Submit for Redemption.jpegRating: 2.25 stars
Buy Link:
Amazon | All Romance | Amazon UK
Length: Novel


Colonel Phineas Reginald Bainbridge, the Duke of Stratham, knows how to break a man and leave him a trembling wreck. It’s a talent that Finny has put to good use, as his bank account and vast international holdings reflect. Finny assumes that Captain Everett Palmer will be no different than any other man who has buckled beneath his whip. He fully expects that Palmer will confess to setting off a bomb at the local military base and therefore Finny’s customers will see their contract satisfied.

Everett carries a terrible guilt from the detonation accident that killed more than twenty of his men. He craves pain and absolution, but he has little understanding of his deeper desires. Finny discovers that Everett’s thirst for dominance perfectly meshes with his need for submission and securing a confession is no longer important. Finny realizes that with Everett he has found a true equal and together they can mend the hurts of the past. But in Finny’s business, one doesn’t just walk away from a contract, not without repercussions. As Finny and Everett begin to trust one another and explore the nature of their relationship, unseen enemies threaten to destroy everything.

I really struggled with Submit for Redemption: Submission. More than once I walked away from the book only to force myself to pick it up again. I tend to enjoy novels that focus on D/s relationships, but so much of Submit for Redemption: Submission fell short of expectation.

I will give the authors kudos for creating a generally well-written work. The narrative flows smoothly enough, though occasionally the characters dialogue strays towards the overly dramatic. There is very little rising action, but the book moves steadily and doesn’t often drag. Unfortunately any other positives became pretty hard to find, at least for me.

The plot is, quite frankly, ridiculous. Finny and Everett meet and over the course of a weekend they end up falling in love and proclaiming their need for one another. Their relationship evolves at warp speed and despite their declarations to the contrary, I never believed anything remotely realistic existed between them. I realize that leniency must be given for fiction, but this story travels so far past the realm of believability as to be rendered absurd. The book ends abruptly and there is a sequel, but most of the conflicts in the first installment are resolved through coincidence or happenstance, neither of which is very appealing. The other conflicts are left dangling, presumably to be resolved in the sequel.

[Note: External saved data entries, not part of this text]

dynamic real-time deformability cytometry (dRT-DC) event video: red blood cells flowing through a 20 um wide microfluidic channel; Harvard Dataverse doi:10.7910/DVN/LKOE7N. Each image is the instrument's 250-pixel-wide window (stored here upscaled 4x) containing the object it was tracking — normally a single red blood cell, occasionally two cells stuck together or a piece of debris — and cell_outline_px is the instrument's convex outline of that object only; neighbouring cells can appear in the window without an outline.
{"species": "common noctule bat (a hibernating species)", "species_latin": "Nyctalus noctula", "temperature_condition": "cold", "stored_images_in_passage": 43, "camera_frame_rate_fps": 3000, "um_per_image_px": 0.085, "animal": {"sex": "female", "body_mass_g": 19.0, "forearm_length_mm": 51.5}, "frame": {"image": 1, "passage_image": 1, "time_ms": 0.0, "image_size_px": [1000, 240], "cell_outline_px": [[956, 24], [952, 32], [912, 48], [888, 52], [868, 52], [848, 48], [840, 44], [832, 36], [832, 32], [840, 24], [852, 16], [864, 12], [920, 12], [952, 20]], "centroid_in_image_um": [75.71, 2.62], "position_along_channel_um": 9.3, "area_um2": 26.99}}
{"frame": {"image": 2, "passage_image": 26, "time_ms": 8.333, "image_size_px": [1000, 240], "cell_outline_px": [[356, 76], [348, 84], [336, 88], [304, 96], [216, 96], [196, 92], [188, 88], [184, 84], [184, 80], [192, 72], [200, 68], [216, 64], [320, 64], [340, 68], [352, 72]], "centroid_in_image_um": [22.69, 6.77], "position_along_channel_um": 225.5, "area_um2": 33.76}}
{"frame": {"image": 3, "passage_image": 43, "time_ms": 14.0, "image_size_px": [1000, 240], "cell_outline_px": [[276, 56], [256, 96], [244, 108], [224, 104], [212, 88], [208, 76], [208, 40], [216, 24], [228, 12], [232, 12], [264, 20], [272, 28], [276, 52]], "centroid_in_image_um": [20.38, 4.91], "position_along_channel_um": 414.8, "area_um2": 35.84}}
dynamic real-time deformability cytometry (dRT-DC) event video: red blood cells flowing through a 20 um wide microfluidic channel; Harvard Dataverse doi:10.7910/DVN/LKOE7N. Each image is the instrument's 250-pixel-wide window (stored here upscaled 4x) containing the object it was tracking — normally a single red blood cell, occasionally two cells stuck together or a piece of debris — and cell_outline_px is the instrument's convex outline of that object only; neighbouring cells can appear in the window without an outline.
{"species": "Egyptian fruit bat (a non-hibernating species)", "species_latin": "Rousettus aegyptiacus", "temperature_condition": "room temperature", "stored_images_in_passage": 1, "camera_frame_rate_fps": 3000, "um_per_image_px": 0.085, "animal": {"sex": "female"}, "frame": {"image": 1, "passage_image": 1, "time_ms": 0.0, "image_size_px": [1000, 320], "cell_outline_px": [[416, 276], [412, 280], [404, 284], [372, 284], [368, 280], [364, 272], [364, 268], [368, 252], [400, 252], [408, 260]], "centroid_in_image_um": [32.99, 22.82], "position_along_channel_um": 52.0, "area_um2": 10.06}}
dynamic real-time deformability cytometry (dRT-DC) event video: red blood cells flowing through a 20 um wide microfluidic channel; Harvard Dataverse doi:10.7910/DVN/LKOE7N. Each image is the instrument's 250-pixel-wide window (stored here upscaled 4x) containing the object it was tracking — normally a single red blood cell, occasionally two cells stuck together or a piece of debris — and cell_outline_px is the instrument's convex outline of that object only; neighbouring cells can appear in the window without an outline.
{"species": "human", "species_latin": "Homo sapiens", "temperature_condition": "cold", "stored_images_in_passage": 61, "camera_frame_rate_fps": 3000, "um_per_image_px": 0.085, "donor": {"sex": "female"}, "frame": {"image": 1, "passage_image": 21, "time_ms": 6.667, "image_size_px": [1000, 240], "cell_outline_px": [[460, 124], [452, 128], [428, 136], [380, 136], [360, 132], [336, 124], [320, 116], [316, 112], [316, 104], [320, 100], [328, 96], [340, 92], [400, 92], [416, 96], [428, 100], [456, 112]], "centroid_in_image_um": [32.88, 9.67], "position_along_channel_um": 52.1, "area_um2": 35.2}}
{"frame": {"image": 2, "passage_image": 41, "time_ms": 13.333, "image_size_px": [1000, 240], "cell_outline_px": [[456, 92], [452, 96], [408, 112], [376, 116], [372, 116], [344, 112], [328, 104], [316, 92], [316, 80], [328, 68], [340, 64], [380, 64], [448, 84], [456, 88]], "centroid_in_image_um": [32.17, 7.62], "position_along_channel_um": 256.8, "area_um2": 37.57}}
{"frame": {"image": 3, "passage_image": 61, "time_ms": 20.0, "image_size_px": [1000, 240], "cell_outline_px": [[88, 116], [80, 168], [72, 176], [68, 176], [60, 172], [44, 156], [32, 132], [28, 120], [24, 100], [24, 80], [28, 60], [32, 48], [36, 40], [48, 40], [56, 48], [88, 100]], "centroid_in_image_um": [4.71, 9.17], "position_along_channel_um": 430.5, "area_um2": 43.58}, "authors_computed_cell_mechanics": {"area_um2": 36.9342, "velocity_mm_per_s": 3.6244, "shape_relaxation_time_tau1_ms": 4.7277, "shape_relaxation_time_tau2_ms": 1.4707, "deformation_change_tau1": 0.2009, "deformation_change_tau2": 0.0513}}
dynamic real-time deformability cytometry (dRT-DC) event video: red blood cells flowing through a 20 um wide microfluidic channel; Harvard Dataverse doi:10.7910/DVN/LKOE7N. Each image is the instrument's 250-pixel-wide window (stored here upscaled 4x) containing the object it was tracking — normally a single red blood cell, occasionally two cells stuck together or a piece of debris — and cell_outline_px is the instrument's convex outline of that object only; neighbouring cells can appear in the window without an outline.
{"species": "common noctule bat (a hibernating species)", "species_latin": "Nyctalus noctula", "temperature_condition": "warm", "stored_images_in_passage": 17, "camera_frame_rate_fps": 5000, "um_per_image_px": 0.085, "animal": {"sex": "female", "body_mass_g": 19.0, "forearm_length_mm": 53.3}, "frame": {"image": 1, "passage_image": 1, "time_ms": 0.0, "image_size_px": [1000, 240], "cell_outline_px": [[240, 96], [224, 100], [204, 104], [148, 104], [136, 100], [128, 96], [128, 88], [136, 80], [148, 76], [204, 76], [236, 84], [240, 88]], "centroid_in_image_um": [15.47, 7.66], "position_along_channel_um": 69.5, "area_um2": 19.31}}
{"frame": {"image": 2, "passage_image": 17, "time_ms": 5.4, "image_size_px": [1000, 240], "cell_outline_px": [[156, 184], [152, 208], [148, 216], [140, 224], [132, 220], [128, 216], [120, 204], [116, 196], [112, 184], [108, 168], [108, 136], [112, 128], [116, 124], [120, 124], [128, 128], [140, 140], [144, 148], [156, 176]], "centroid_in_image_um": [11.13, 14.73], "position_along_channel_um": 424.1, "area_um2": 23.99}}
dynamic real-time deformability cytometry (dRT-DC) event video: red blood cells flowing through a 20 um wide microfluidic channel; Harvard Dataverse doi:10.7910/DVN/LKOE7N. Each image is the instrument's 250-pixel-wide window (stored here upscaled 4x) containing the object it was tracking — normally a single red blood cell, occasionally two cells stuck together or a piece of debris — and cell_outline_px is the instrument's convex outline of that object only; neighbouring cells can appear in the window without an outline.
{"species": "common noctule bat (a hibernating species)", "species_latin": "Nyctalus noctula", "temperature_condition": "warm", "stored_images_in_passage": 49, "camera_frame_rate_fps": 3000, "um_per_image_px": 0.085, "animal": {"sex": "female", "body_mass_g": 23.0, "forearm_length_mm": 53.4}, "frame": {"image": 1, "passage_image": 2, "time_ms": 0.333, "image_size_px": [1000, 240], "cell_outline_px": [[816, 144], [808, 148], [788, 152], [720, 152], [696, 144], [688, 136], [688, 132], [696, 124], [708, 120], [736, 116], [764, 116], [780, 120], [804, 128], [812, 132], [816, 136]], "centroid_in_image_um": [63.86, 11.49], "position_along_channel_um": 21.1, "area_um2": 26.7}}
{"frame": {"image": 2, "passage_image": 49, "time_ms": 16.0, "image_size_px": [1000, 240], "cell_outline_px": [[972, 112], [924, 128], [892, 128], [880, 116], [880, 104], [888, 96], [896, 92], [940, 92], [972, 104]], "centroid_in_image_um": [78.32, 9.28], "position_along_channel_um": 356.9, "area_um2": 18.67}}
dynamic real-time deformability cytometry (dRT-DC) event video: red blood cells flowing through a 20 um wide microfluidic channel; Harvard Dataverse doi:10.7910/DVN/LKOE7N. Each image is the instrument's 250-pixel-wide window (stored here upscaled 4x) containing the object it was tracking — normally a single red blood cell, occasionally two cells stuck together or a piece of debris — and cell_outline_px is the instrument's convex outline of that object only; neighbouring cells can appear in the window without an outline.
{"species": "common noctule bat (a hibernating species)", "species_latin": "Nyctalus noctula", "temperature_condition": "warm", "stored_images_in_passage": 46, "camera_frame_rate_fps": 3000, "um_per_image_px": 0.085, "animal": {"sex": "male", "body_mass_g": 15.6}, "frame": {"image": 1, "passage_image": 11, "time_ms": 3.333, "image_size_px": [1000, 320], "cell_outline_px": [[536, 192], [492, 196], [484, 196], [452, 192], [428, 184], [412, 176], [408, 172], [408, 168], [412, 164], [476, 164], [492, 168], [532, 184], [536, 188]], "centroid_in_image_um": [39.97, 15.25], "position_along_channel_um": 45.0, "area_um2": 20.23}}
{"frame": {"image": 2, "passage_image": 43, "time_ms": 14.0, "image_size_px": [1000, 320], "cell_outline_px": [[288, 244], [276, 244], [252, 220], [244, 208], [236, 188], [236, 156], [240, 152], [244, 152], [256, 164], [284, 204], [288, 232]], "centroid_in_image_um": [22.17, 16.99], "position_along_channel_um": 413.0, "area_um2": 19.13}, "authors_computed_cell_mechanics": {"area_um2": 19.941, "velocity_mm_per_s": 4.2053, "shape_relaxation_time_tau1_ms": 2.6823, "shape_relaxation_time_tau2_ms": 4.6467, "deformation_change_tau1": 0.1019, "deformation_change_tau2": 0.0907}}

Finny and Everett both had potential, but the same lack of realism that crippled the plot trips up most of the characters as well. Everett initially comes to Finny’s seeking punishment to handle his guilt, but after two sessions within a 24-hour period, his guilt is completely resolved and never dealt with again. The idea that someone with that kind of damage could move past it so quickly strains credulity. Additionally Everett seems almost wholly uninformed about the BDSM lifestyle, but over a long weekend is perfectly willing to quit his job as a Ranger and sign a master/sub contract with Finny. I appreciate that the authors attempted to demonstrate how well suited these characters were for one another but it just isn’t believable. Nothing takes me out of the narrative quicker than characters that seem so far removed from reality as to become caricatures rather than creations with whom I can actually connect. There are a handful of secondary characters that seem to serve no purpose beyond initiating Everett into his life with Finny. Habib is perhaps the most well rounded of these and the most interesting, but the others add very little to the plot and tend to clutter scenes rather than enrich them.

The bad guys are numerous and evil in a truly despicable way. Initially Finny is one of them, but his darker side is whitewashed almost as soon as he meets Everett. Which leaves a host of men who enjoy torture and blood, not within the context of supportive S/M relationships, but simply because they can. There is a meaningless and cruelty behind their actions that both repels and rings false, because they lack depth and dimension. They’re just thugs we’re told we should loathe and we do but for all the wrong reasons.

Submit for Redemption: Submission had potential but an unbelievable plot, uninspired and silly characters, and an overall level of ridiculousness left it sadly lacking. I’d have to recommend giving this one a pass.